● RECORDS FOR PROCESSING:
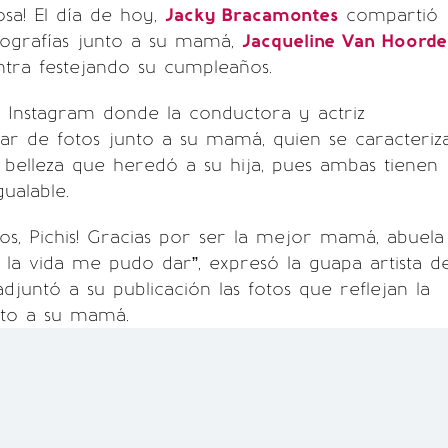
osa! El día de hoy,
Jacky Bracamontes
compartió
tografías junto a su mamá,
Jacqueline Van Hoorde
tra festejando su cumpleaños.
 Instagram donde la conductora y actriz
ar de fotos junto a su mamá, quien se caracteriz
belleza que heredó a su hija, pues ambas tienen
ualable.
ños, Pichis! Gracias por ser la mejor mamá, abuela
la vida me pudo dar”, expresó la guapa artista d
djuntó a su publicación las fotos que reflejan la
nto a su mamá.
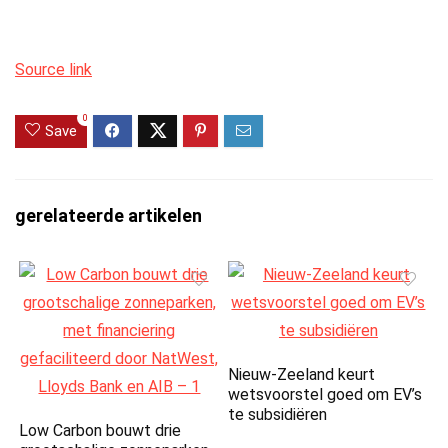
Source link
0
Save
gerelateerde artikelen
Nieuw-Zeeland keurt
wetsvoorstel goed om EV’s
te subsidiëren
Low Carbon bouwt drie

● AIM OF THE TASK: Your answer should be a single number: the count of lines in the entries that hold the string "junto".

● EXERCISE RESULT: 2